**Your instructions:** Output every line of the listing below verbatim, in the same order and with the same characters.

(Beginning of Provided data)

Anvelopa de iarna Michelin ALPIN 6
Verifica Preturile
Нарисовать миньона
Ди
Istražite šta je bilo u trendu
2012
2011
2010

(End of Provided data)

**Output:**
Anvelopa de iarna Michelin ALPIN 6
Verifica Preturile
Нарисовать миньона
Ди
Istražite šta je bilo u trendu
2012
2011
2010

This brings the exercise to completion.